I used to have severe fights with Ravi Maman regarding the publication of Arshajyothi. He was going from debt to debt as he was putting all his money in publishing this journal. Once, out of frustration I told him that let us title it ‘Arsha Rathi’ (Rishi’s Erotica). He abused me in public. But my relationship with Ravi Maman was always cordial. Frustration was growing in him, I could see. His daughter was already married off. The young son had got into some trouble. My friend, Manu was the only one who could carry forward the legacy of Ravi Maman. But he was a donkey born out of a horse, as he put it. Ravi Maman took his share from the press and started his own printing press and handed over it to Manu. Manu was equally crazy like his father. He started off with the press in an interesting note. He started getting works. But he started visiting temples by taxis. He blew up money in visiting temples by car. And at night he watched late night movies in nearby cinema halls. His press was also not going anywhere. He finally closed it down. By that time he had got married. He had to do something with his life. He vanished one day. Years later he was fond out from Kochi in a very bad shape. He was working in a hotel as a waiter. By that time I had left Kerala and settled in Delhi. The news of Manu used to pain me. But he came back to his life. Today he does some contract works and lives a decent life.

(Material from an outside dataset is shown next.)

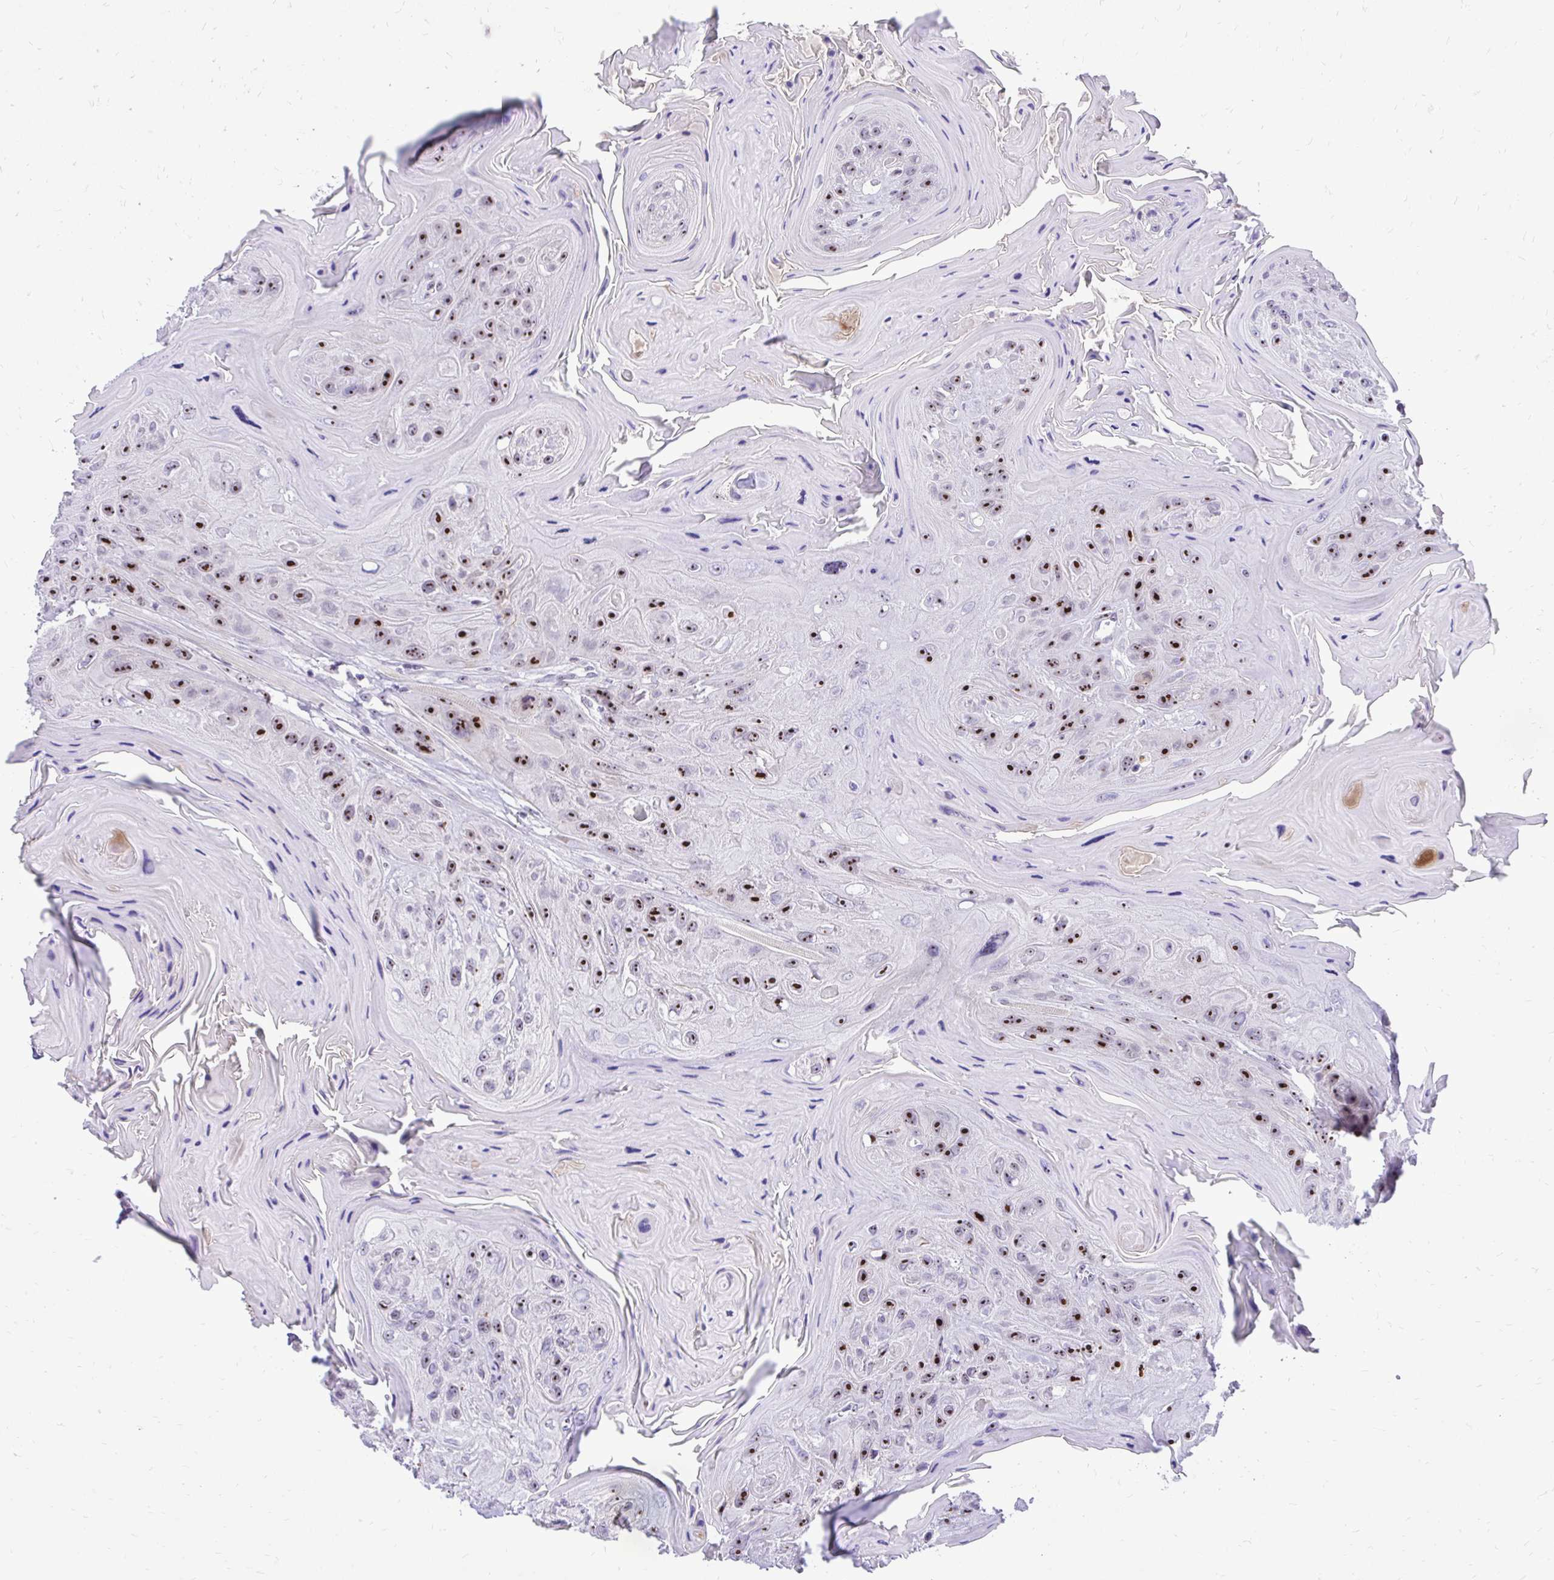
{"staining": {"intensity": "strong", "quantity": "25%-75%", "location": "nuclear"}, "tissue": "head and neck cancer", "cell_type": "Tumor cells", "image_type": "cancer", "snomed": [{"axis": "morphology", "description": "Squamous cell carcinoma, NOS"}, {"axis": "topography", "description": "Head-Neck"}], "caption": "Immunohistochemical staining of head and neck squamous cell carcinoma demonstrates high levels of strong nuclear positivity in about 25%-75% of tumor cells.", "gene": "NIFK", "patient": {"sex": "female", "age": 59}}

However, Ravi Maman had become increasingly disillusioned with his life. He shifted from the village and settled in Trivandrum. He lived in a lodge and pursued his literary and research interests. Once, after so many years he contacted me in Delhi. It was a letter first followed by a phone call. The content of the letter was a bit curious. He asked me to contact some people in Delhi who had some stone business and the stones are precious and we could make a lot of profit out of it. I was utterly confused. Then he phoned me up and explained how things could be worked out. I tried to tell him that I was not in that line nor did I have any inclination to get into something like that. But he was quite adamant. I told something to pacify him and left it there. May be he got the hint and never pursued it with me. I get interesting proposal from people like this. Once it was an oil import project. Another time it was a selling second hand cars from Delhi to Kerala. Then it was car spare parts selling. Recently I got an offer from one of my school friends to buy and sell Enfield Bullet bikes from Delhi to Kerala. He offered me 20% profit. I always tell them that I am not in that line. But as school friends they believe that Johny could do anything as he is in Delhi.

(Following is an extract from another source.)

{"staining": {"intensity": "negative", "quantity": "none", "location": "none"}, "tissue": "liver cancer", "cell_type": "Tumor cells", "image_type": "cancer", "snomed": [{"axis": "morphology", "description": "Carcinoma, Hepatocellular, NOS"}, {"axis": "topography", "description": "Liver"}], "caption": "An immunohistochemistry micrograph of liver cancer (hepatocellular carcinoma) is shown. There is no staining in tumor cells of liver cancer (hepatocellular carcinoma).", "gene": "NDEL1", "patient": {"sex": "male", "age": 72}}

Ravi Maman is no more. He was suffering from cancer. He kept himself away from his family for a long time as it was a warring family. He wanted peace and spend his time in studies and research. I knew that frustration was growing in him but he never showed it to anyone. He suffered it alone and with full dignity. He was brought back to the village to his ancestral family in January this year by his son. Recently when I visited my village for a day or two, I knew that Ravi Maman was there. Somehow I did not want to go and see him. I wanted to keep that image of an energetic man with crazy ideas throwing his leg across the front bar of the cycle and travelling all around the village. I wanted that man in my mind who used to abuse me in public for my literary faults. I still remember how he corrected a couplet in one of my poems. ‘Pottunna chattiyil ashti kazhikkuvaan kashtappedunnee pattini paavangal’, he corrected so. It said, ‘famine stricken people eat their morsels in broken pots’. My Alex John phase was enriched by his publishing efforts. Though I was of his son’s age, he used to stop his cycle whenever and wherever he met me. Sometimes he used to walk with me, talking so many things. I don’t know whether he had seen his son in me.